[Records from a data source]

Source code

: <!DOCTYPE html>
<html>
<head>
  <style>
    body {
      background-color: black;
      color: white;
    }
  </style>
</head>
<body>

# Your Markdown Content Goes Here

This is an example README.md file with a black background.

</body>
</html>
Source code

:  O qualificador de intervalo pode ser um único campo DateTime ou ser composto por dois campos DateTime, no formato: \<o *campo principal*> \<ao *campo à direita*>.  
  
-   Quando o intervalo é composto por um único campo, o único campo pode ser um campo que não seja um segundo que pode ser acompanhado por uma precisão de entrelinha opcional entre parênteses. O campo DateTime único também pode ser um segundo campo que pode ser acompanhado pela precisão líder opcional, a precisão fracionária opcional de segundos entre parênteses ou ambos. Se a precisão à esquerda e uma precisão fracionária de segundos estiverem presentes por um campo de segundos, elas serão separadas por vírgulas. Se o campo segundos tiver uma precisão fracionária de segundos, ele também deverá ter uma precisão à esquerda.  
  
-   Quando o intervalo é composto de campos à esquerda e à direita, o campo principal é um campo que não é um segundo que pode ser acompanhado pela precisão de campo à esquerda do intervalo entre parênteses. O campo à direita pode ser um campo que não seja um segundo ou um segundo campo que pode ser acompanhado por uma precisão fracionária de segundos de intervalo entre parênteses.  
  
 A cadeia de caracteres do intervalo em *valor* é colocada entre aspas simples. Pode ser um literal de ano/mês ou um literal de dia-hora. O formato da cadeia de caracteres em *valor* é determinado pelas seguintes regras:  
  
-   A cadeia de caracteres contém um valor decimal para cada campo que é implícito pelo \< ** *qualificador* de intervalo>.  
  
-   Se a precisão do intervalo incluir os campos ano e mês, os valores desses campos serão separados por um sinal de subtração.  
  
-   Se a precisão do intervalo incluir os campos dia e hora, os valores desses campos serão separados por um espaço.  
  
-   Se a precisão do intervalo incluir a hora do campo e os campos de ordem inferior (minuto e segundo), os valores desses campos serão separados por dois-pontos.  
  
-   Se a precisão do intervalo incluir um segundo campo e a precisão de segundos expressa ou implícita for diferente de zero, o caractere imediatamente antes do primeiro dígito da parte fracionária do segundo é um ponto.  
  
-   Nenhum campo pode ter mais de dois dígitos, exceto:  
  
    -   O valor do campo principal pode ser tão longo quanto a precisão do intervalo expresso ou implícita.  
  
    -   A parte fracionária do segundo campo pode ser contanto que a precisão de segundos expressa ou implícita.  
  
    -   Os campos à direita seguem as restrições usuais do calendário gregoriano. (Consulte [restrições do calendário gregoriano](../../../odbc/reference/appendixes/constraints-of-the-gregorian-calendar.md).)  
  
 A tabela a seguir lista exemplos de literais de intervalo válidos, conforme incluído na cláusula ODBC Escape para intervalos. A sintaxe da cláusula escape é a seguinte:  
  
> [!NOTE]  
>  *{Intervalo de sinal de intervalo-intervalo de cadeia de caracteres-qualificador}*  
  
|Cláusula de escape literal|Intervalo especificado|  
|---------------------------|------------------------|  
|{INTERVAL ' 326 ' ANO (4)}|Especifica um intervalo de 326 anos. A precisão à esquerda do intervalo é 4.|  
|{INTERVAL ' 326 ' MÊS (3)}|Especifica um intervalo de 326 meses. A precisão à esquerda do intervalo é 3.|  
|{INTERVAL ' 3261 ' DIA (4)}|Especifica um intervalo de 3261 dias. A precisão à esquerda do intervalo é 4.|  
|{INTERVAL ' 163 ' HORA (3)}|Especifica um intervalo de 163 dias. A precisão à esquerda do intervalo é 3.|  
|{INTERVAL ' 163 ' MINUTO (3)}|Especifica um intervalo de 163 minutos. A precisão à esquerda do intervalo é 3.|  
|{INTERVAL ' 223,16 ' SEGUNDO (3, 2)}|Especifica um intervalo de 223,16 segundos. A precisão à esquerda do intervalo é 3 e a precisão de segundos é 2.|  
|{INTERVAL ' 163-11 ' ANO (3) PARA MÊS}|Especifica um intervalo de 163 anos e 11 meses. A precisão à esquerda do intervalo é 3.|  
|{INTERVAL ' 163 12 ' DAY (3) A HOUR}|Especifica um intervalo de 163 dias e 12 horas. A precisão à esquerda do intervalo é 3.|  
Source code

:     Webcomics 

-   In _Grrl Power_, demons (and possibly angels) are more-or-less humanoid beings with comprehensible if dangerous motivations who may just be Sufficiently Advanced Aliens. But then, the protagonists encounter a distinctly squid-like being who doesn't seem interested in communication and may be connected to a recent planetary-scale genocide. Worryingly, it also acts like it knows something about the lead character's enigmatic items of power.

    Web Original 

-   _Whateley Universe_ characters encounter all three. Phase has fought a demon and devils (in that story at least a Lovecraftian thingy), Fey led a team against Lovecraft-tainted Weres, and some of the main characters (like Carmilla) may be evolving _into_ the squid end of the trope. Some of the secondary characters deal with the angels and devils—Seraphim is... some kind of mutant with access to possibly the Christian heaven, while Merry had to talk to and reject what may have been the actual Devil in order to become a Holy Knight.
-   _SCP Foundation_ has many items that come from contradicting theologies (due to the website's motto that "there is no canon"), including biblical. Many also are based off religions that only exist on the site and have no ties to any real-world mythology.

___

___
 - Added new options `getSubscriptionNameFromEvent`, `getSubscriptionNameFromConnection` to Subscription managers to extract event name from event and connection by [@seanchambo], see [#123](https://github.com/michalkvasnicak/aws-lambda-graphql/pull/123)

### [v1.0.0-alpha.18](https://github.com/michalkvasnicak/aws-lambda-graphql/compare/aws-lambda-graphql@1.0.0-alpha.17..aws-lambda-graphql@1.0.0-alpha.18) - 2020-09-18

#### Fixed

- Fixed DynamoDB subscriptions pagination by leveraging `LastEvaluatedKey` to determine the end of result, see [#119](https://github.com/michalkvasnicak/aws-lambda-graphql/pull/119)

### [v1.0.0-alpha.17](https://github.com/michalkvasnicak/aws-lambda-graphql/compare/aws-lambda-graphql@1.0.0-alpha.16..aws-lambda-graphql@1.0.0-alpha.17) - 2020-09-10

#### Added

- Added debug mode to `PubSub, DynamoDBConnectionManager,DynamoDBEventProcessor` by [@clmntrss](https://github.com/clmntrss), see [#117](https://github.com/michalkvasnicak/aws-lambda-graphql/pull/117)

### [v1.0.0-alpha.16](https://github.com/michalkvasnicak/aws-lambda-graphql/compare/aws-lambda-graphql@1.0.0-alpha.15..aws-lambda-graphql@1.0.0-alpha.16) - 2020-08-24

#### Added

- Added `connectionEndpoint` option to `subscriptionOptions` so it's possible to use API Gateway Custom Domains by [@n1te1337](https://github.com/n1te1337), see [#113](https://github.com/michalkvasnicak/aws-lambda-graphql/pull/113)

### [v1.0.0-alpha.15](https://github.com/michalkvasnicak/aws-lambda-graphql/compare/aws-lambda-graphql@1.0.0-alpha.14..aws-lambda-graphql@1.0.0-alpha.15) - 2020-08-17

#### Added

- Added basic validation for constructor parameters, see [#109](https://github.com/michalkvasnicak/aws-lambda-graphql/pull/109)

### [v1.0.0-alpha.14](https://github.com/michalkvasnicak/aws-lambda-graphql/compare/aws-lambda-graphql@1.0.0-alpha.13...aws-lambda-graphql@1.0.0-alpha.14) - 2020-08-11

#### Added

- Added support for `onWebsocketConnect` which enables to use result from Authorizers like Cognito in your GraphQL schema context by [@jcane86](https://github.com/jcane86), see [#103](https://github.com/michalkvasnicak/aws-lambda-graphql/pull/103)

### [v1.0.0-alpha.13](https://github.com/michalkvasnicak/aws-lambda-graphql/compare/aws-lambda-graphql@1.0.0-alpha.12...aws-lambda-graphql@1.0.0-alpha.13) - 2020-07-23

WORK INSTRUCTIONS |
When you reach the line containing "por um espaço." in the data above, start copying exactly, and stop after the line containing "separados por dois-pontos.".

RESPONSE TO THE EXERCISE |
-   Se a precisão do intervalo incluir os campos dia e hora, os valores desses campos serão separados por um espaço.  
  
-   Se a precisão do intervalo incluir a hora do campo e os campos de ordem inferior (minuto e segundo), os valores desses campos serão separados por dois-pontos.  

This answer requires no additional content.